Si Scorpius – Prequel est un voyage dans la constellation du Scorpion, cette pièce fait écho à une autre composition aux accents interstellaires : la populaire suite de Star Wars qui a ouvert le concert. Avec son ensemble de cadets, La Concordia a donné de cette pièce de John Williams une interprétation pleine de jus et de chair, au son moelleux dans ses parties lentes. Dansant, le dernier mouvement est interprété avec un bon swing, impulsé par un Jean-Claude Kolly qu’on surprend à esquisser un pas de danse.

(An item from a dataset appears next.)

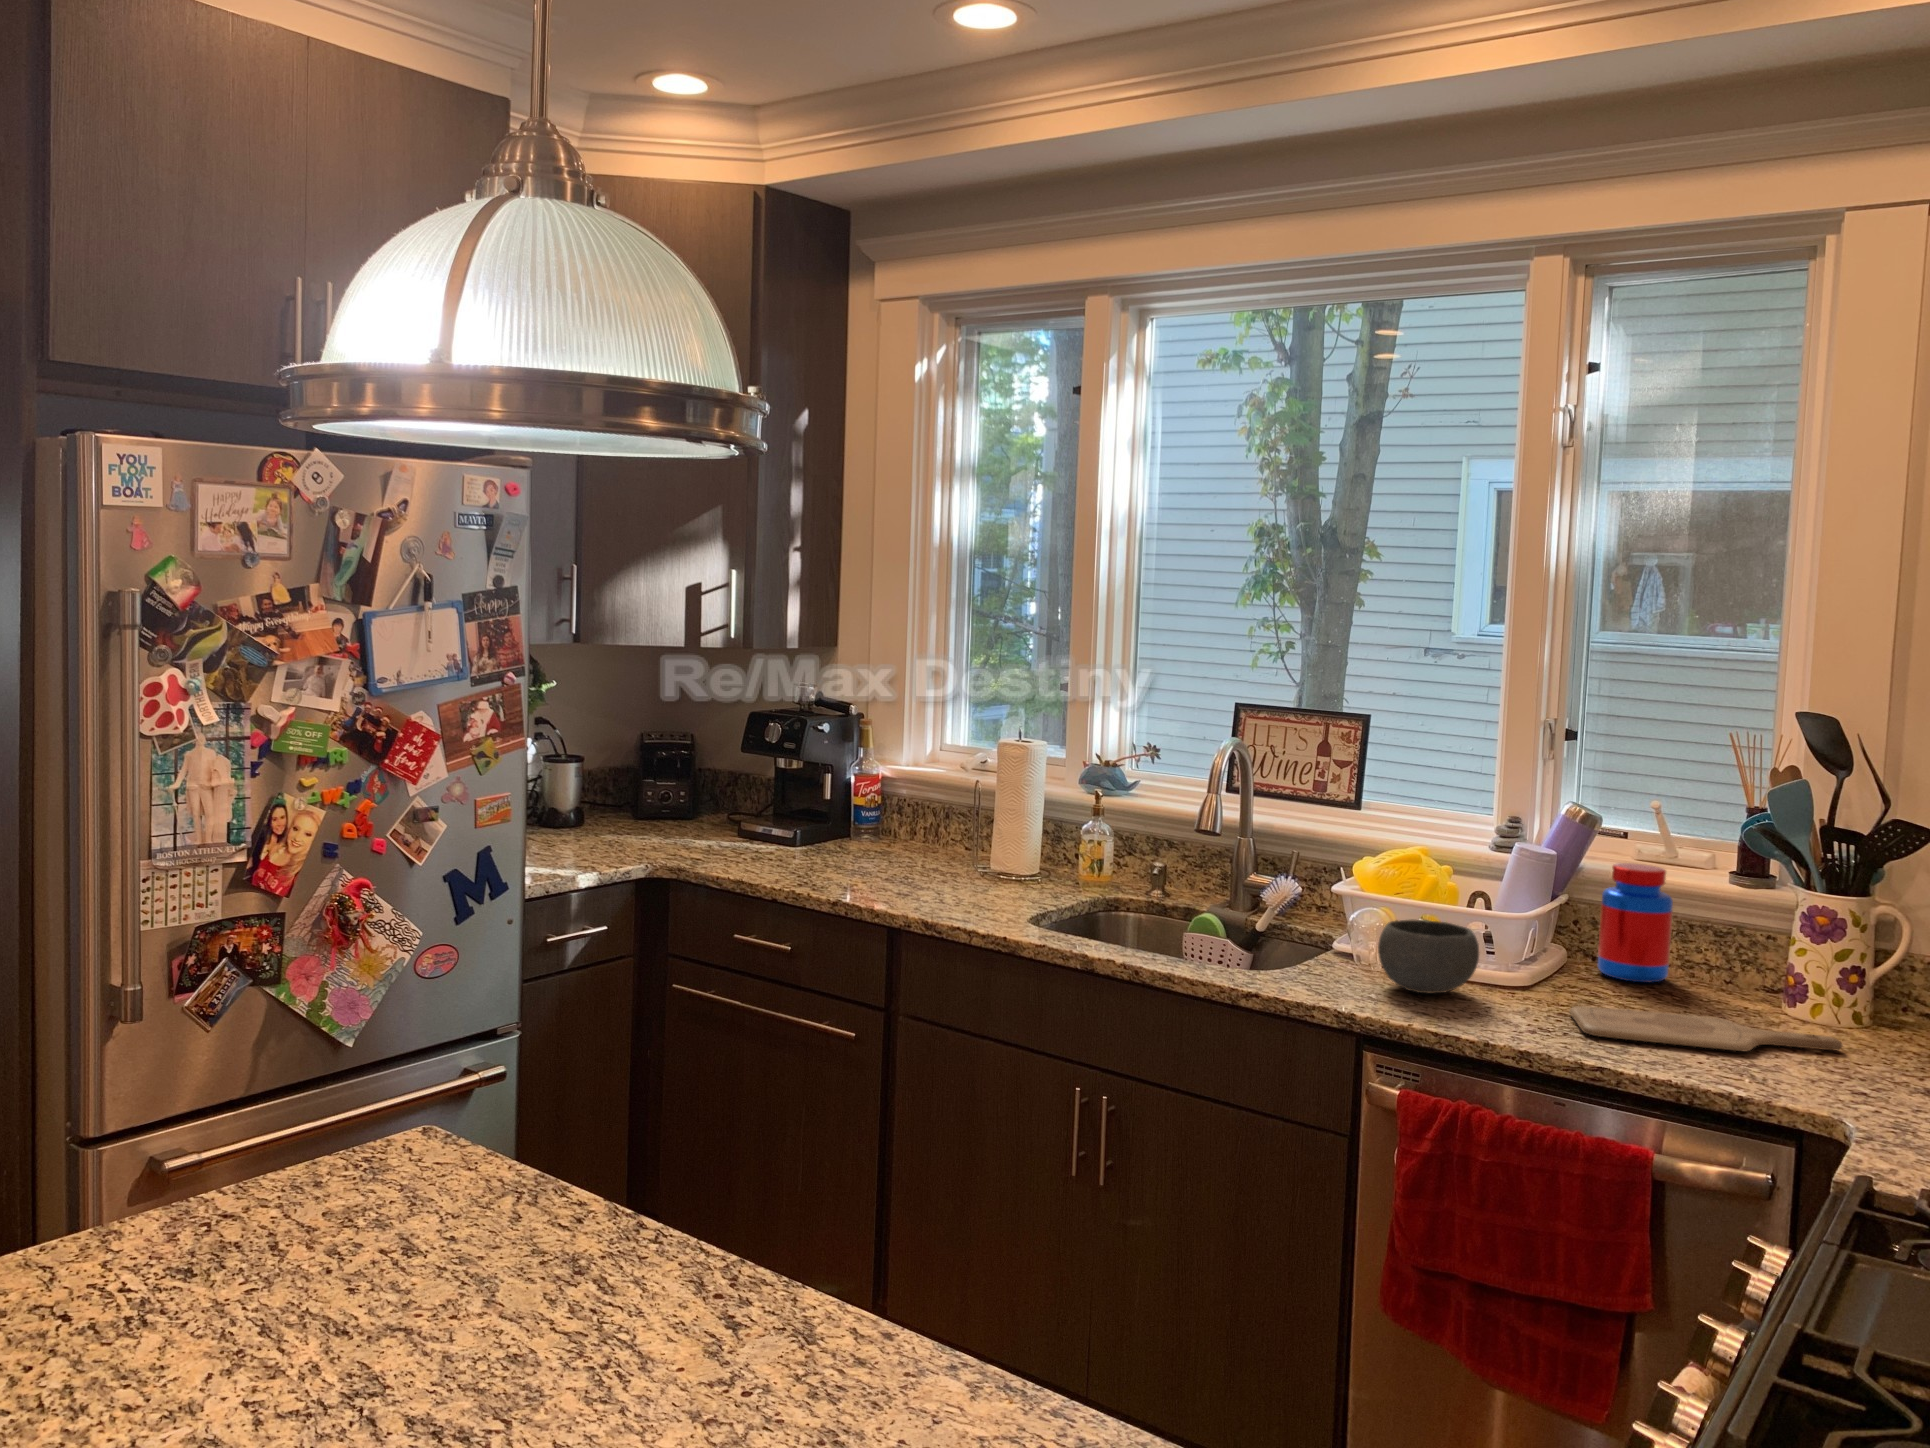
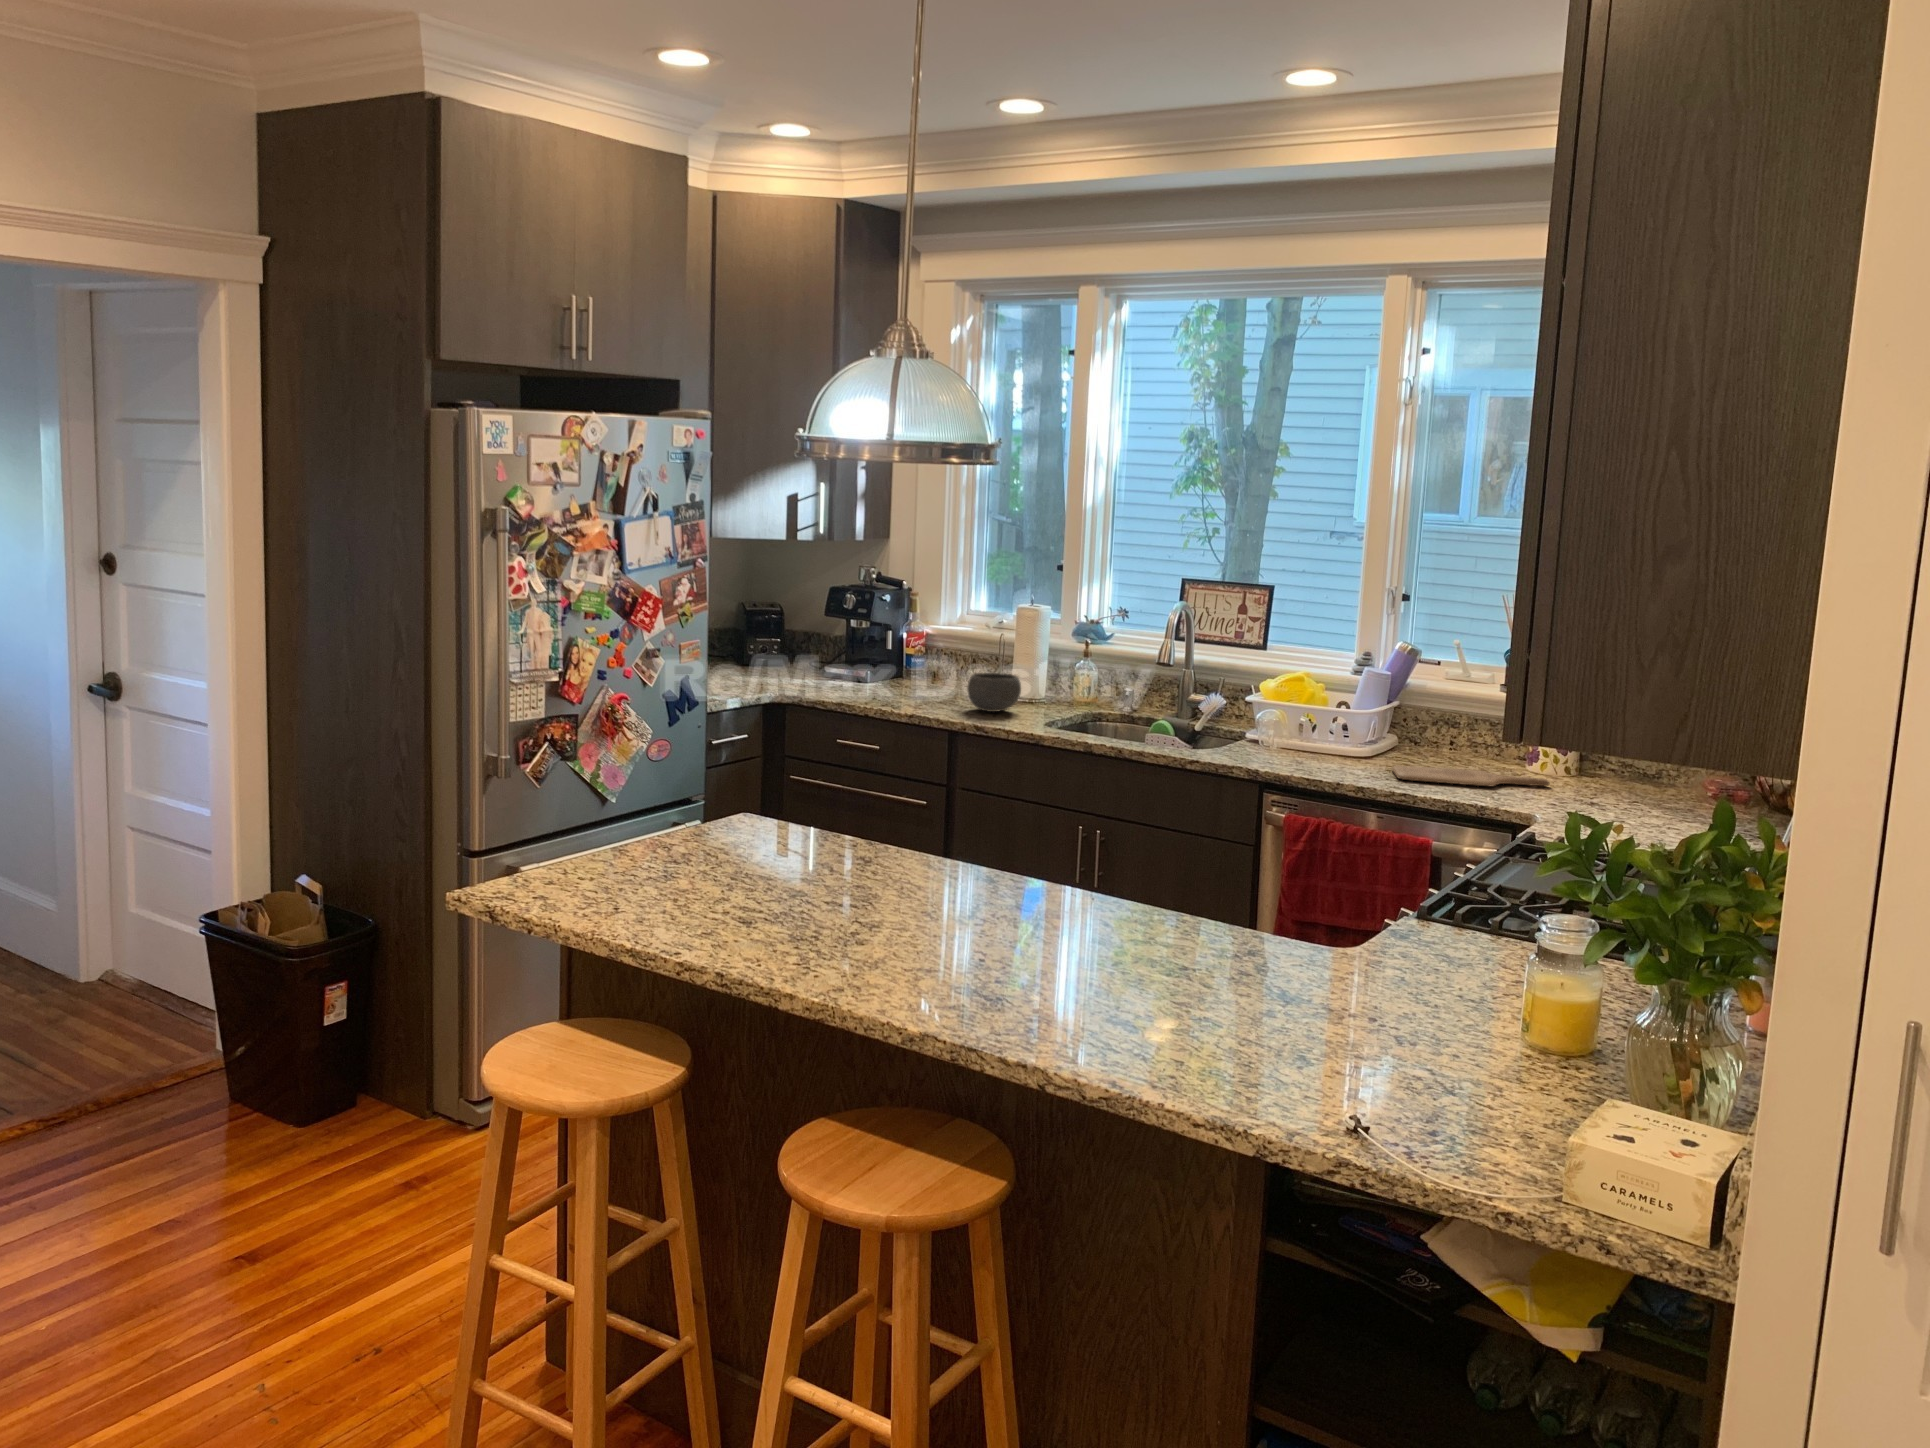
jar: present [1598,863,1673,983] -> none [1415,681,1463,756]
bowl: present [1378,919,1479,993] -> present [967,673,1021,712]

Mais la mythologie n’est pas seulement une affaire d’étoiles. Signée du compositeur espagnol José Suner Oriola, El Jardin de las Hespérides est une vaste fresque musicale qui relate l’un des travaux d’Hercule. La Concordia expose avec exactitude les premiers éclats sonores de la pièce, qui se posent sur les tons éthérés de la harpe et ceux, percussifs, du piano. Plus tard, c’est un tutti à la fois doux et brillant qui arrive, rendu en un mezzo-forte tendre. Mais l’harmonie sait aussi se faire déchirante dans ses phrases fortissimo, portées par l’éclat des trompettes ou le son cuivré des trombones. Et l’auditeur retient qu’il a entendu toute une histoire, racontée par une Concordia qui fait preuve de souplesse en traversant une ininité de climats musicaux, emmenée avec une précision d’orfèvre par un chef qui sait où il va.

Un éditeur peu coopératif a privé l’auditoire d’une autre pièce, japonaise celle-là, consacrée au même mythe gréco-latin. En remplacement, La Concordia a proposé Nimrod, pièce tirée des variations Enigma de l’Anglais Edward Elgar. Pensée comme un fleuve sonore lent, la version de La Concordia s’en révèle chaleureuse, phrasée en traits longs, et chantante de bout en bout.